Comme les autres commerces de vêtements, Mme Malka a dû fermer boutique temporairement pendant quatre mois lors du Grand confinement, en mars. Mais pour Promenades Cop.Copine, il s’agit de la période habituellement la plus achalandée de l’année, qui représente 50% de son chiffre d’affaires annuel.

Heureusement, à la réouverture de la boutique, la clientèle a répondu à l’appel de favoriser l’achat local. «On sentait que les clientes venaient pour nous encourager. Sinon on ne serait plus là», témoigne Florence Malka.

Elle s’est adaptée à la situation afin d’être flexible notamment en effectuant elle-même les livraisons à domicile des gens de L’Île-des-Sœurs. Elle a aussi créé une page Facebook pour faire des petits défilés de mode sous forme de vidéo. Les gens étaient inspirés par les idées de ces publications et appelaient pour réserver un coup de cœur.

«La seule raison pour laquelle j’ai tenu le coup, c’est parce qu’on a développé une relation avec la clientèle de L’Île-des-Soeurs.»

-Florence Malka, propriétaire de Cop.Copine

La propriétaire a aussi fait un virage numérique en créant un site web et une plateforme transactionnelle sur celui-ci. Toutefois, sa clientèle un peu plus âgée reste réticente à faire des achats en ligne. Depuis sa réouverture, Mme Malka s’adapte pour les clientes craintives de magasiner dans le contexte sanitaire actuelle. Elle les accueille avant ou après l’ouverture de sa boutique pour qu’elles soient seules, à leur demande.

L’entrepreneure est d’avis que le message du gouvernement est parfois contradictoire. «Il nous laisse ouverts, mais ils disent aux gens de ne pas aller dans les magasins, dénonce-t-elle. C’est dommage parce qu’au contraire on peut donner un service très sécuritaire.» Elle estime que les petites boutiques sont plus sûres que dans les grands centres qui attirent davantage de gens.

Parcours

D’autre part, Florence Malka note que les gens recherchent maintenant beaucoup plus des vêtements d’intérieur que pour de grandes sorties. La propriétaire adapte ainsi ses collections.

La mode est toutefois toujours changeante. Il y a 30 ans, Florence Malka a démarré son entreprise en vendant seulement des t-shirts et des leggings qu’elles étalaient sur des tables au milieu du centre commercial de L’Île-des-Soeurs.
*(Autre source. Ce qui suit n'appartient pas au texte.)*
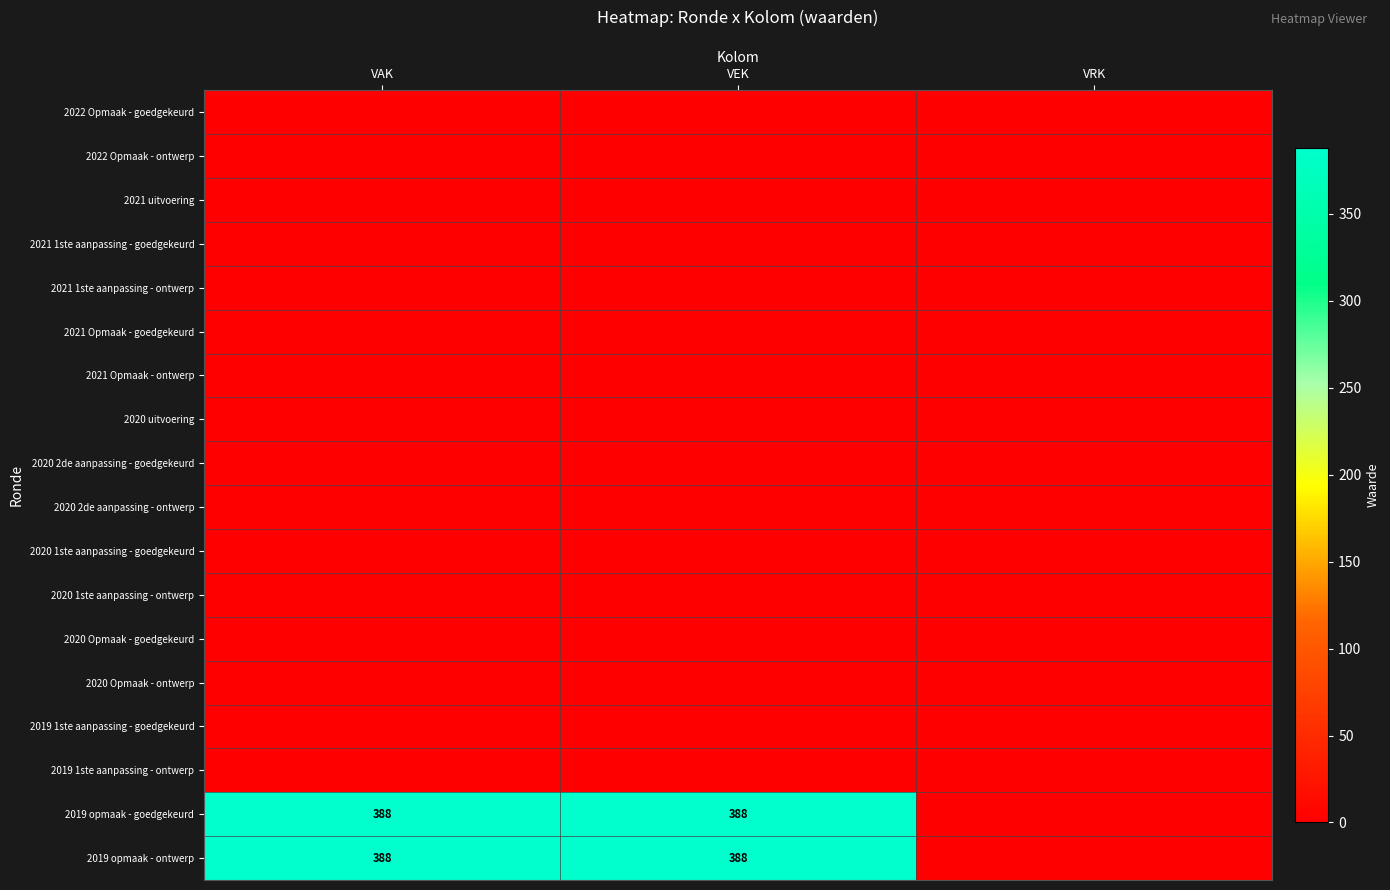

Is it true that 2019 opmaak - ontwerp equals 553 at VAK?

False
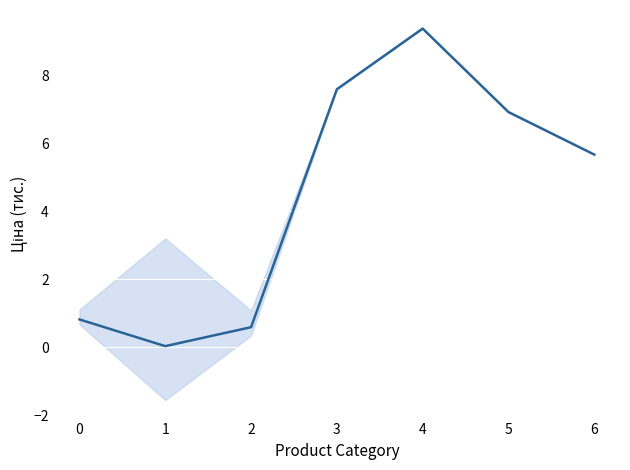

Is this an area chart (filled region under the line)?

No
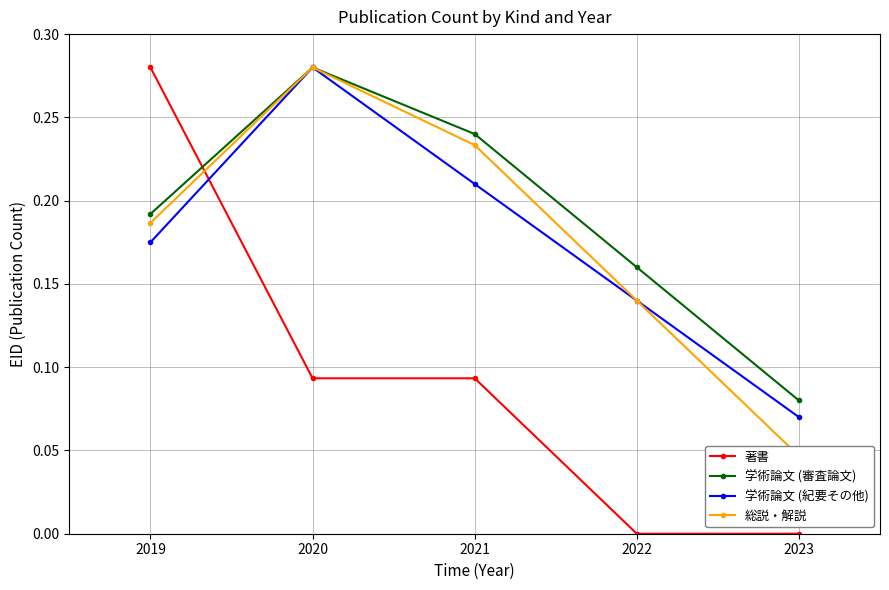

Between 2019 and 2022, which series saw the biggest shift?

著書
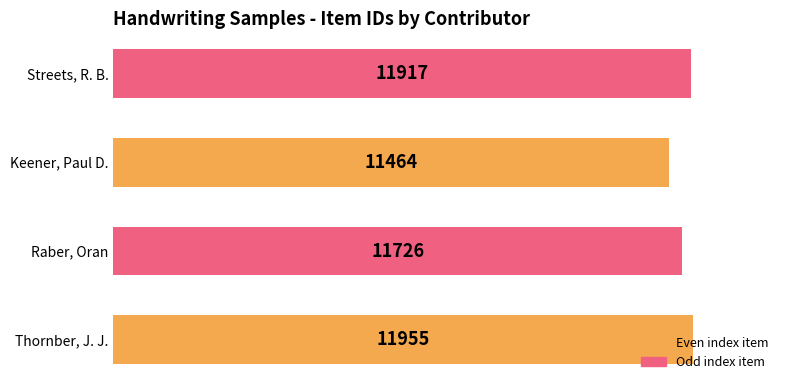

What is the change in value from Thornber, J. J. to Keener, Paul D.?

-491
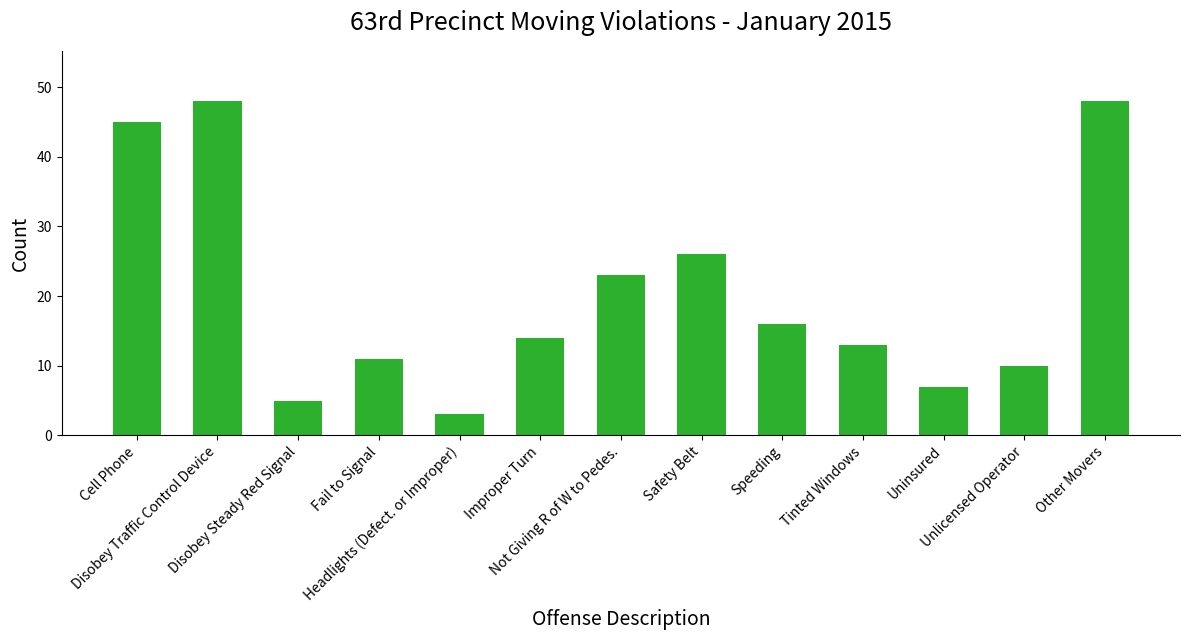

Are the bars horizontal?

No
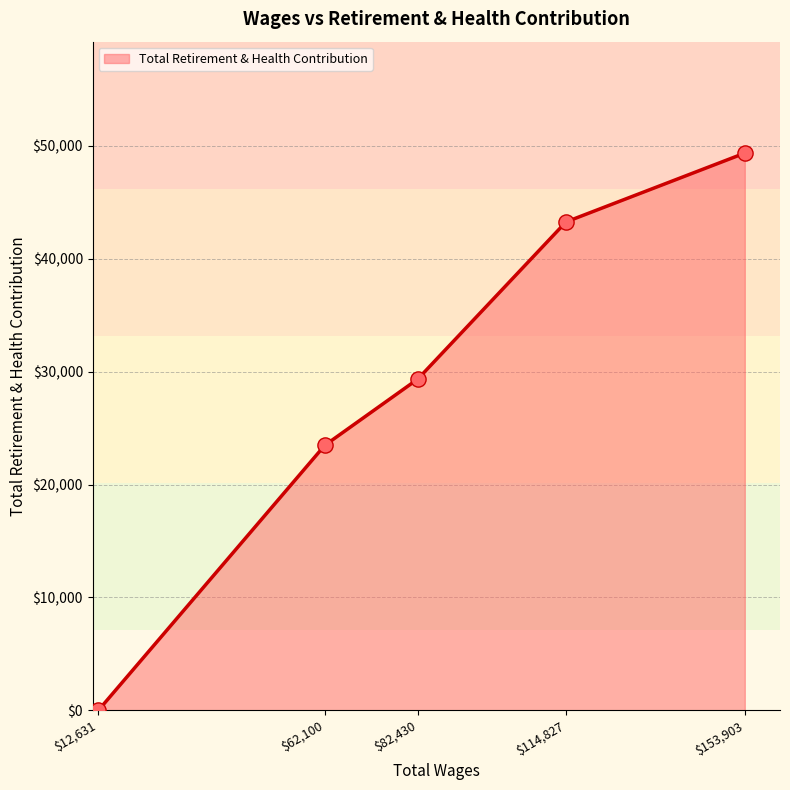

The value at $153,903 is 83964. True or false?

False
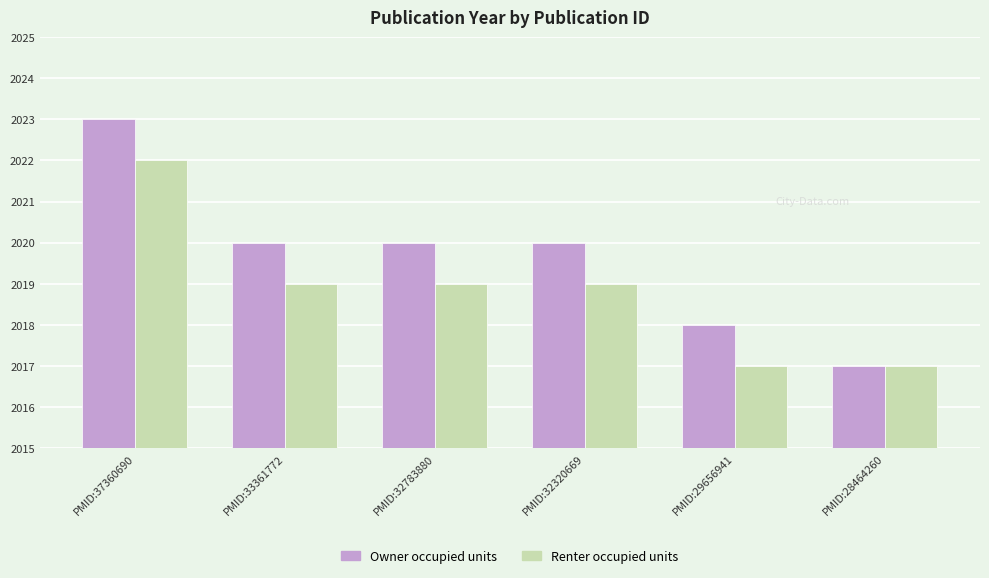

How many groups of bars are there?

6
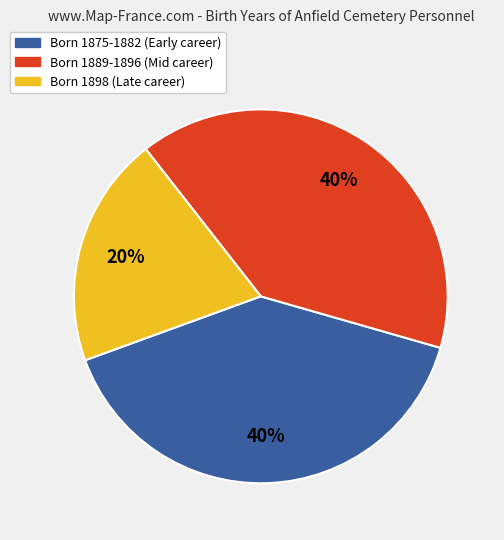

To the nearest percent, what is the difference between the largest and smallest slice percentages?

20%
Puis, la demande a commencé à grandir. La propriétaire souligne qu’il n’y avait aucune boutique de vêtements à l’époque, et encore aujourd’hui, il y en a très peu. «Tranquillement, j’ai développé ce marché à L’Île-des-Soeurs et on a pris un kiosque au milieu du centre. Par après, j’ai décidé de prendre un magasin», raconte-t-elle.

Sa principale compétition est le centre-ville de Montréal et le quartier Dix30 à Brossard. «Ce n’est pas un marché facile parce que l’une des forces de l’île, c’est sa proximité du centre-ville [et] accessible par rapport à la Rive-Sud, explique-t-elle. Ce n’est pas évident de tenir le coup parce que les gens préfèrent aller dans des endroits où il y a plus de choix.»

Promenades Cop.Copine se démarque toutefois en ayant des collections de vêtements que l’on ne retrouve pas ailleurs. La propriétaire se déplace en Europe pour aller chercher des vêtements que les grands revendeurs n’offrent pas. Environ la moitié de ses produits sont de marques canadiennes et québécoises et l’autre partie provient d’exclusivités européennes.

Mme Malka estime que l’achalandage des boutiques de vêtements pourrait se raviver «Je pense qu’il va y avoir cette rage de vouloir se mettre un nouveau vêtement pour trancher avec cette monotonie et cette austérité dans lesquelles on est entré», dit-elle. Cependant, la propriétaire croit que la période des Fêtes sera difficile.